Dead Man Walking Introduction

Dead Man Walking is about how you shouldn't kill people.

That seems fairly straightforward, right? "Thou shalt not kill" is one of the Ten Commandments; every state, and every country, and every moral or political philosopher, agrees that murder is wrong. "Don't kill" seems like a universal baseline for morality.

So everyone agrees. Close the book, go home, be happy, and commit sins lesser than murder, like eating double-stuff Oreos or watching Seinfeld. All is well. Right?

Well, not exactly right. Because if you start thinking about it, the whole not-killing-people thing starts to get a little tricky. Yes, don't kill—but what about during wars? And what if someone does commit murder? What should the punishment be? If we all agree that murder is super-wrong, then it seems like murder requires a super-punishment—like, maybe, death? If killing is wrong, does that mean it's right to kill killers? Or does that mean that any killing, even if it's done by the state, is wrong?

Dead Man Walking thinks that the answer to that last question is "yes": any and all killing is wrong. "Kings and Popes and military generals and heads of state have killed, claiming God's authority and God's blessing. I do not believe in such a God," Sister Prejean writes (1.116).

Well, then, what do you do about people who murder? Sister Prejean's on that: "In an ideal world, there would be no need for retribution. But in real societies, punishing the guilty is as integral to the function of law as exonerating the innocent and preventing crime" (7.6). In other words, there needs to be some kind of punishment for murder, but the issue of killing a killer presents a contradiction that both death-penalty supporters and opponents have to wrestle with.

Prejean's personal efforts to wrestle with these issues have resonated with a lot of people. Her book became a bestseller when it was published in 1993, and it inspired a high-profile 1995 film starring Susan Sarandon as Prejean and Sean Penn as a Death Row inmate. The book was also adapted into an opera in 2000 and a play in 2002; the play was written by actor Tim Robbins, who also wrote the screenplay for the movie.

Sister Helen Prejean continues to work for death penalty abolition. In 2004, she wrote a book called The Death of Innocents about two men she believes were wrongly executed. As she says in the twentieth-anniversary edition of her book, "The fire in my soul still burns bright, and I know, with God's good grace, until my dying breath, that I'm going to work to put government killing machines in museums behind blue velvet ropes where they belong."

Preach, sister.

 

What is Dead Man Walking About and Why Should I Care?

Twenty years ago, when Dead Man Walking was first published, people cared about it because the death penalty was a controversial issue. Some people supported capital punishment, and it was legal in some states. Some people didn't support it, and it was illegal in some states. Those for and against tried to convince each other. Sometimes a legal death penalty state would switch to banning the practice, and sometimes the opposite would happen. Folks argued about it; politicians argued about it; everyone argued about it; so everybody cared.

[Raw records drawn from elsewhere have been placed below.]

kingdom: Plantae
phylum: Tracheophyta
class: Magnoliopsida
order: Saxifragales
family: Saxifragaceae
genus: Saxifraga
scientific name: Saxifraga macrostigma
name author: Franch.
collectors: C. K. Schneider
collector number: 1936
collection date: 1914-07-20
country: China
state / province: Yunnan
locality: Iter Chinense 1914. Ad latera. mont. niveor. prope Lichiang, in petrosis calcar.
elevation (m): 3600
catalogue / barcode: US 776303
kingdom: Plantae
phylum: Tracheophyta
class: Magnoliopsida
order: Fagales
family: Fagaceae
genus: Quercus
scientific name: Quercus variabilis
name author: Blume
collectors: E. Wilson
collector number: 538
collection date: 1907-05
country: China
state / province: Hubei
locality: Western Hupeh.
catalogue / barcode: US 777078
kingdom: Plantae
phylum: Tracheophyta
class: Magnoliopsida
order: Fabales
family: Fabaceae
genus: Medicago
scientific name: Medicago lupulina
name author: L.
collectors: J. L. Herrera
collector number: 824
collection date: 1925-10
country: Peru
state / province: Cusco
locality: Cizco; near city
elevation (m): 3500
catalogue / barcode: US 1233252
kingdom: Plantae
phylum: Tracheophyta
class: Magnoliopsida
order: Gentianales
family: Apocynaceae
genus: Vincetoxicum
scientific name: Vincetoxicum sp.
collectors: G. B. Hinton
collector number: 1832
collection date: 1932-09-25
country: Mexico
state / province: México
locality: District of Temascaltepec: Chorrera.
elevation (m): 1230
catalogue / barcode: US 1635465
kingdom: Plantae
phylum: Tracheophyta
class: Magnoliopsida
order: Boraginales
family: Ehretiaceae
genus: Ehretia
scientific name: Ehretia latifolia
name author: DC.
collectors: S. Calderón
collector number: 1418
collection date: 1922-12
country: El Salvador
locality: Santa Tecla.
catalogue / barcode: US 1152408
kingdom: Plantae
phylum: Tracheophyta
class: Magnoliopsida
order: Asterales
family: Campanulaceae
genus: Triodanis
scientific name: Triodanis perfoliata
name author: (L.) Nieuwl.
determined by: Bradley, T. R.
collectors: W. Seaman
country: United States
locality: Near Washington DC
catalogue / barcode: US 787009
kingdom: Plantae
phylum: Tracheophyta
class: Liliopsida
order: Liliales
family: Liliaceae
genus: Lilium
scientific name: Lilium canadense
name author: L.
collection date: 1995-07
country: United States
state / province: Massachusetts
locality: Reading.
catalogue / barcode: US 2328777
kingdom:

But now we all agree on death penalty policy, so the book is no longer relevant.

…Yeah, no. This issue is every bit contentious as it always ways—maybe even more contentious now that several states have been botching executions. Two decades after Prejean published her book, America is still torn, conflicted, indecisive, and argumentative about the death penalty. There has been some movement away from it in some states. For example, in 2011, Illinois banned the death penalty after an 11-year moratorium, originally imposed because of fears that the death penalty system was so flawed that innocent people were being executed.

But at the same time, the Supreme Court still maintains that the death penalty is constitutional, meaning that it does not violate the prohibition on "cruel and unusual punishment" in the Eighth Amendment. Thirty-two states continue to use the death penalty, including Louisiana, where Prejean's book is set.

News flash: if you live in a death-penalty state, your tax dollars go to kill people. If you don't live in a death-penalty state, then life imprisonment is the most extreme punishment possible for murder. Prejean's idea, though, is that no matter where you live, the death penalty is a basic issue of human rights. If killing is happening anywhere, she believes, then it deserves attention. After all, you never know when you yourself might be a target—innocent or not.